To top it when you see your own photographs which are no where close to what you see posted on social media it’s like death knell to your wildlife photography. Lesser the likes on social media, closer will be the end of your photography journey. 🙂 On positive side it will push to improve skills, upgrade equipment and learn additional skills by joining photography classes, doing workshops etc. Now this is cost only people who fall in love with wild spirits will take up. Most people give up wildlife photography after looking at complexity of using these tools, disciplined effort and patience that is required.

Coming back to cost these can be mitigated to some extent by sharing safaris cost with another photographer/co-traveller. The key to managing the cost is taking inputs from people who are regulars to forest in India. So even if you get a high quote from expert don’t compare it with trip to Bangkok or Sri-Lanka. It will include all costs of visit and price of his expertise. Also the experience of visiting a jungle is very different compared to roaming around as tourist in some city. It is something one needs to experience atleast once. You can do this even if you are not photographer. For me it is not cost, it is invaluable experience and journey brimmed with learning. Journey of knowing yourself. Next time when you are planning vacation, plan to spend few days in jungle. Visit jungle to enjoy nature and you will see the difference for yourself. Don’t bother about photography. Wildlife photography can take back seat till then. Don’t invest in equipment till you fall in love with jungle and its denizens.

I have been fortunate enough to be guided and mentored by some of the best wildlife photographers in India. I have done workshops and field visits with them. Every time I go to jungle I learn something new. I have failed so many times. Sometimes I fail technically & sometimes creatively.  David Harvey explains photography like this - “Don’t shoot what it looks like, shoot what it feels like”

One of worst shot. Maybe the one that has given me biggest learning on field. Light was perfect, tiger was co-operative, story was in place, I was in right position guided by mentor but in heat of moment I messed up on technical aspects when tiger jumped on tree. This what makes wildlife photography fun and challenging.

I believe I am still learning and far-far away from been called wild life photographer. The spirits of wild want me to visit jungles more often and shoot them. I am hopeful that  one day I will inspire people by means of my images,blogs and privately guided experiences to take up wildlife photography and/or care for nature/forests and jungles. They will be ultimately be brand ambassadors for spirt’s of wild just like me!

Data rows -
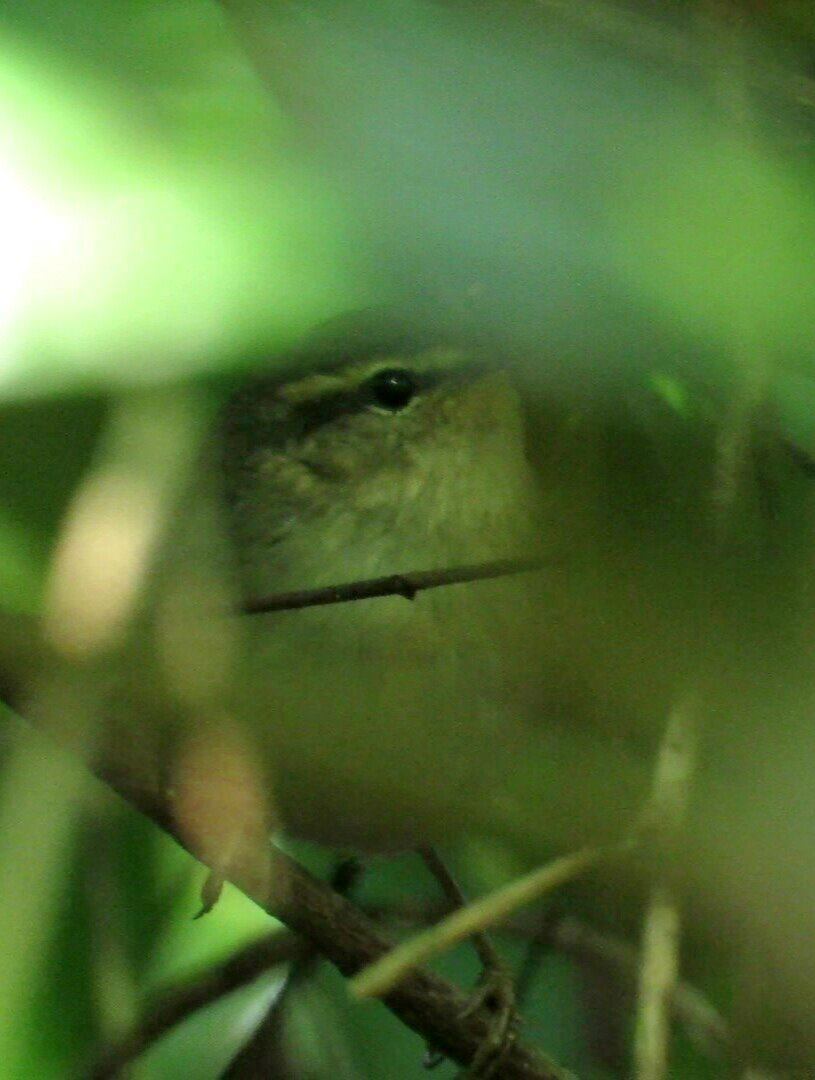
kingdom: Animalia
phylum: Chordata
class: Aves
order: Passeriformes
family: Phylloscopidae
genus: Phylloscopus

Instructions -
**A)** In the text on wildlife photography, what did the tiger do at the moment the technical aspects of the shot went wrong?
**B)** From the text on wildlife photography, extract the passage from "One of worst" up to and including "just like me!", copying it word for word.

The responses -
**A)** It jumped on a tree.

**B)**
One of worst shot. Maybe the one that has given me biggest learning on field. Light was perfect, tiger was co-operative, story was in place, I was in right position guided by mentor but in heat of moment I messed up on technical aspects when tiger jumped on tree. This what makes wildlife photography fun and challenging.

I believe I am still learning and far-far away from been called wild life photographer. The spirits of wild want me to visit jungles more often and shoot them. I am hopeful that  one day I will inspire people by means of my images,blogs and privately guided experiences to take up wildlife photography and/or care for nature/forests and jungles. They will be ultimately be brand ambassadors for spirt’s of wild just like me!